BT’s chief brand marketing officer Zaid Al-Qassab believes marketing is having an “existential crisis” and the industry will end up “poorer” if it does not respond.
Speaking to Marketing Week at ISBA’s annual conference in London yesterday (8 March), he said the challenge is the “struggle as a profession to move from the traditional world to the digital world”, which is creating a huge gap between the skillsets of marketers that sit in these two camps.
He said: “If we don’t respond and create whole-brained marketers who understand both sides of things we will end up much the poorer. We will end up chasing clicks in a never ending world of rising costs of acquiring customers because we’ve forgotten how to truly connect with them on an emotional and brand level.”

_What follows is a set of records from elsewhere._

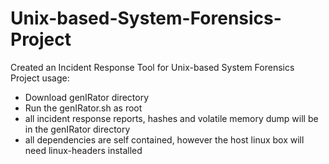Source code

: # Unix-based-System-Forensics-Project
Created an Incident Response Tool for Unix-based System Forensics Project
usage:
* Download genIRator directory
* Run the genIRator.sh as root
* all incident response reports, hashes and volatile memory dump will be in the genIRator directory
* all dependencies are self contained, however the host linux box will need linux-headers installed
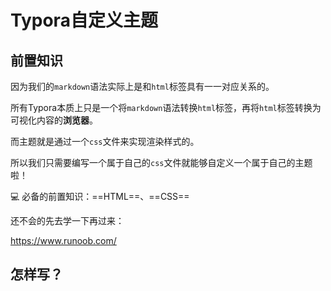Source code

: # Typora自定义主题

## 前置知识

因为我们的`markdown`语法实际上是和`html`标签具有一一对应关系的。

所有Typora本质上只是一个将`markdown`语法转换`html`标签，再将`html`标签转换为可视化内容的**浏览器**。

而主题就是通过一个`css`文件来实现渲染样式的。

所以我们只需要编写一个属于自己的`css`文件就能够自定义一个属于自己的主题啦！

💻 必备的前置知识：==HTML==、==CSS==

还不会的先去学一下再过来：

https://www.runoob.com/

## 怎样写？



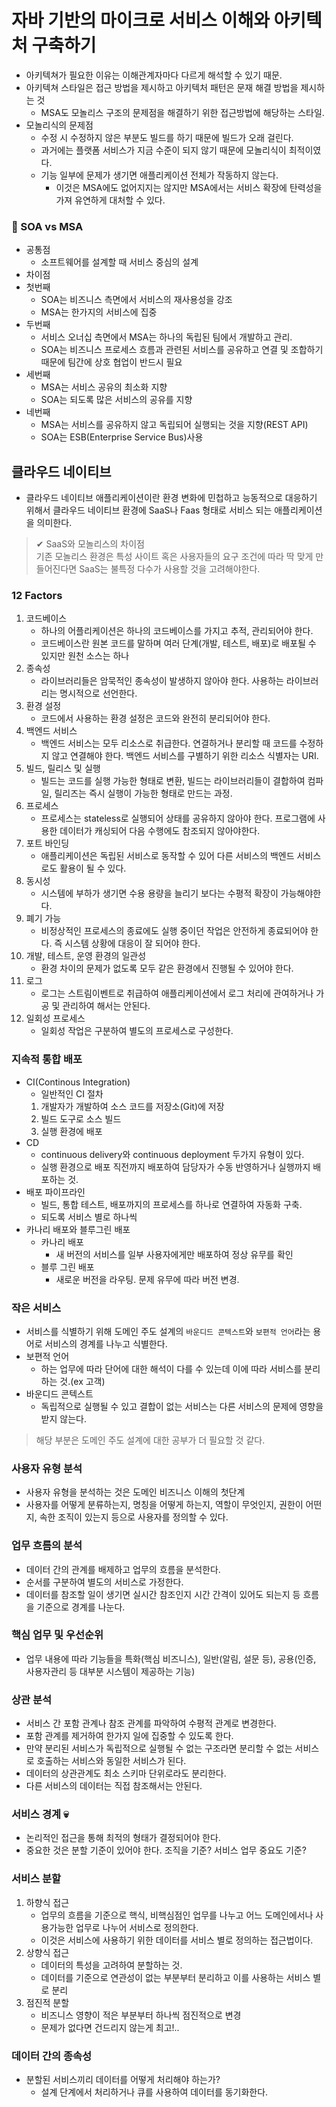 # 자바 기반의 마이크로 서비스 이해와 아키텍처 구축하기
- 아키텍쳐가 필요한 이유는 이해관계자마다 다르게 해석할 수 있기 때문.
- 아키텍쳐 스타일은 접근 방법을 제시하고 아키텍처 패턴은 문재 해결 방법을 제시하는 것
  - MSA도 모놀리스 구조의 문제점을 해결하기 위한 접근방법에 해당하는 스타일.
- 모놀리식의 문제점
  - 수정 시 수정하지 않은 부분도 빌드를 하기 때문에 빌드가 오래 걸린다.
  - 과거에는 플랫폼 서비스가 지금 수준이 되지 않기 때문에 모놀리식이 최적이였다.
  - 기능 일부에 문제가 생기면 애플리케이션 전체가 작동하지 않는다.
    - 이것은 MSA에도 없어지지는 않지만 MSA에서는 서비스 확장에 탄력성을 가져 유연하게 대처할 수 있다.
### 🤔 SOA vs MSA
- 공통점
  - 소프트웨어를 설계할 때 서비스 중심의 설계
- 차이점
- 첫번째
  - SOA는 비즈니스 측면에서 서비스의 재사용성을 강조
  - MSA는 한가지의 서비스에 집중
- 두번째
  - 서비스 오너십 측면에서 MSA는 하나의 독립된 팀에서 개발하고 관리.
  - SOA는 비즈니스 프로세스 흐름과 관련된 서비스를 공유하고 연결 및 조합하기 때문에 팀간에 상호 협업이 반드시 필요
- 세번째
  - MSA는 서비스 공유의 최소화 지향
  - SOA는 되도록 많은 서비스의 공유를 지향
- 네번째
  - MSA는 서비스를 공유하지 않고 독립되어 실행되는 것을 지향(REST API)
  - SOA는 ESB(Enterprise Service Bus)사용

## 클라우드 네이티브
- 클라우드 네이티브 애플리케이션이란 환경 변화에 민첩하고 능동적으로 대응하기 위해서 클라우드 네이티브 환경에 SaaS나 Faas 형태로 서비스 되는 애플리케이션을 의미한다.
> ✔ SaaS와 모놀리스의 차이점\
> 기존 모놀리스 환경은 특성 사이트 혹은 사용자들의 요구 조건에 따라 딱 맞게 만들어진다면
> SaaS는 불특정 다수가 사용할 것을 고려해야한다.

### 12 Factors
1. 코드베이스
   - 하나의 어플리케이션은 하나의 코드베이스를 가지고 추적, 관리되어야 한다.
   - 코드베이스란 원본 코드를 말하며 여러 단계(개발, 테스트, 배포)로 배포될 수 있지만 원천 소스는 하나
2. 종속성
   - 라이브러리들은 암묵적인 종속성이 발생하지 않아야 한다. 사용하는 라이브러리는 명시적으로 선언한다.
3. 환경 설정
   - 코드에서 사용하는 환경 설정은 코드와 완전히 분리되어야 한다.
4. 백엔드 서비스
   - 백엔드 서비스는 모두 리소스로 취급한다. 연결하거나 분리할 때 코드를 수정하지 않고 연결해야 한다. 백엔드 서비스를 구별하기 위한 리소스 식별자는 URI.
5. 빌드, 릴리스 및 실행
   - 빌드는 코드를 실행 가능한 형태로 변환, 빌드는 라이브러리들이 결합하여 컴파일, 릴리즈는 즉시 실행이 가능한 형태로 만드는 과정.
6. 프로세스
   - 프로세스는 stateless로 실행되어 상태를 공유하지 않아야 한다. 프로그램에 사용한 데이터가 캐싱되어 다음 수행에도 참조되지 않아야한다.
7. 포트 바인딩
   - 애플리케이션은 독립된 서비스로 동작할 수 있어 다른 서비스의 백엔드 서비스로도 활용이 될 수 있다.
8. 동시성
   - 시스템에 부하가 생기면 수용 용량을 늘리기 보다는 수평적 확장이 가능해야한다.
9. 폐기 가능
   - 비정상적인 프로세스의 종료에도 실행 중이던 작업은 안전하게 종료되어야 한다. 즉 시스템 상황에 대응이 잘 되어야 한다.
10. 개발, 테스트, 운영 환경의 일관성
    - 환경 차이의 문제가 없도록 모두 같은 환경에서 진행될 수 있어야 한다.
11. 로그
    - 로그는 스트림이벤트로 취급하여 애플리케이션에서 로그 처리에 관여하거나 가공 및 관리하여 해서는 안된다.
12. 일회성 프로세스
    - 일회성 작업은 구분하여 별도의 프로세스로 구성한다.

### 지속적 통합 배포
- CI(Continous Integration)
  - 일반적인 CI 절차
  1. 개발자가 개발하여 소스 코드를 저장소(Git)에 저장
  2. 빌드 도구로 소스 빌드
  3. 실행 환경에 배포
- CD
  - continuous delivery와 continuous deployment 두가지 유형이 있다.
  - 실행 환경으로 배포 직전까지 배포하여 담당자가 수동 반영하거나 실행까지 배포하는 것.
- 배포 파이프라인
  - 빌드, 통합 테스트, 배포까지의 프로세스를 하나로 연결하여 자동화 구축.
  - 되도록 서비스 별로 하나씩
- 카나리 배포와 블루그린 배포
  - 카나리 배포
    - 새 버전의 서비스를 일부 사용자에게만 배포하여 정상 유무를 확인
  - 블루 그린 배포
    - 새로운 버전을 라우팅. 문제 유무에 따라 버전 변경.

### 작은 서비스
- 서비스를 식별하기 위해 도메인 주도 설계의 `바운디드 콘텍스트`와 `보편적 언어`라는 용어로 서비스의 경계를 나누고 식별한다.
- 보편적 언어
  - 하는 업무에 따라 단어에 대한 해석이 다를 수 있는데 이에 따라 서비스를 분리하는 것.(ex 고객)
- 바운디드 콘텍스트
  - 독립적으로 실행될 수 있고 결합이 없는 서비스는 다른 서비스의 문제에 영향을 받지 않는다.
> 해당 부분은 도메인 주도 설계에 대한 공부가 더 필요할 것 같다.

### 사용자 유형 분석
- 사용자 유형을 분석하는 것은 도메인 비즈니스 이해의 첫단계
- 사용자를 어떻게 분류하는지, 명칭을 어떻게 하는지, 역할이 무엇인지, 권한이 어떤지, 속한 조직이 있는지 등으로 사용자를 정의할 수 있다.

### 업무 흐름의 분석
- 데이터 간의 관계를 배제하고 업무의 흐름을 분석한다.
- 순서를 구분하여 별도의 서비스로 가정한다.
- 데이터를 참조할 일이 생기면 실시간 참조인지 시간 간격이 있어도 되는지 등 흐름을 기준으로 경계를 나눈다.

### 핵심 업무 및 우선순위
- 업무 내용에 따라 기능들을 특화(핵심 비즈니스), 일반(알림, 설문 등), 공용(인증, 사용자관리 등 대부분 시스템이 제공하는 기능)

### 상관 분석
- 서비스 간 포함 관계나 참조 관계를 파악하여 수평적 관계로 변경한다.
- 포함 관계를 제거하여 한가지 일에 집중할 수 있도록 한다.
- 만약 분리된 서비스가 독립적으로 실행될 수 없는 구조라면 분리할 수 없는 서비스로 호출하는 서비스와 동일한 서비스가 된다.
- 데이터의 상관관계도 최소 스키마 단위로라도 분리한다.
- 다른 서비스의 데이터는 직접 참조해서는 안된다.

### 서비스 경계 💀
- 논리적인 접근을 통해 최적의 형태가 결정되어야 한다.
- 중요한 것은 분할 기준이 있어야 한다. 조직을 기준? 서비스 업무 중요도 기준?

### 서비스 분할
1. 하향식 접근
   - 업무의 흐름을 기준으로 핵식, 비핵심점인 업무를 나누고 어느 도메인에서나 사용가능한 업무로 나누어 서비스로 정의한다.
   - 이것은 서비스에 사용하기 위한 데이터를 서비스 별로 정의하는 접근법이다.
2. 상향식 접근
   - 데이터의 특성을 고려하여 분할하는 것.
   - 데이터를 기준으로 연관성이 없는 부분부터 분리하고 이를 사용하는 서비스 별로 분리
3. 점진적 분할
   - 비즈니스 영향이 적은 부분부터 하나씩 점진적으로 변경
   - 문제가 없다면 건드리지 않는게 최고!..

### 데이터 간의 종속성
- 분할된 서비스끼리 데이터를 어떻게 처리해야 하는가?
  - 설계 단계에서 처리하거나 큐를 사용하여 데이터를 동기화한다.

The marketing chief warned that the “whole profession” and businesses generally “will be worse for it” if the problem is not addressed. He said there is “no escaping that we have to get brilliant at using digital channels and the world of data”, but if marketers focus on that without understanding customers it will end up costing brands dearly as they won’t be able to connect with customers properly.
Responding to criticism
However, digital is helping BT communicate with its customers in ways it couldn’t before, which is particularly useful at a time when it is having to respond to criticism.

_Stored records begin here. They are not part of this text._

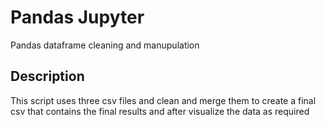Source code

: # Pandas Jupyter 

Pandas dataframe cleaning and manupulation 

## Description

This script uses three csv files and clean and merge them to create a final csv that contains the final results and after visualize the data as required

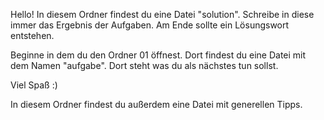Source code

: Hello!
In diesem Ordner findest du eine Datei "solution".
Schreibe in diese immer das Ergebnis der Aufgaben.
Am Ende sollte ein Lösungswort entstehen. 

Beginne in dem du den Ordner 01 öffnest. Dort findest du eine Datei mit
dem Namen "aufgabe". Dort steht was du als nächstes tun sollst.

Viel Spaß :)

In diesem Ordner findest du außerdem eine Datei mit generellen Tipps.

BT has made headlines this week after reports suggested customers could end up footing the bill for the £1.2bn it paid for the broadcasting rights to the UEFA Champions League. It also made headlines in January after an accounting scandal in Italy wiped £8bn off the stock market value of the company, while the quality of the BT OpenReach service was called into question in Ofcom’s Digital Communications Review (DCR) in 2016.
Al-Qassab said the array of channels open to the brand today means it “can talk to [consumers] instantly to reassure them if they have heard something that might have worried them”.
He added: “You can react fast to positive and negative stories and it is expected these days. People have lots of means of accessing news – not all of it accurate – and as a brand, if you have a good relationship with customers, have to work out what they’re thinking about, talking about, enjoying or worrying about and be able to communicate really fast.”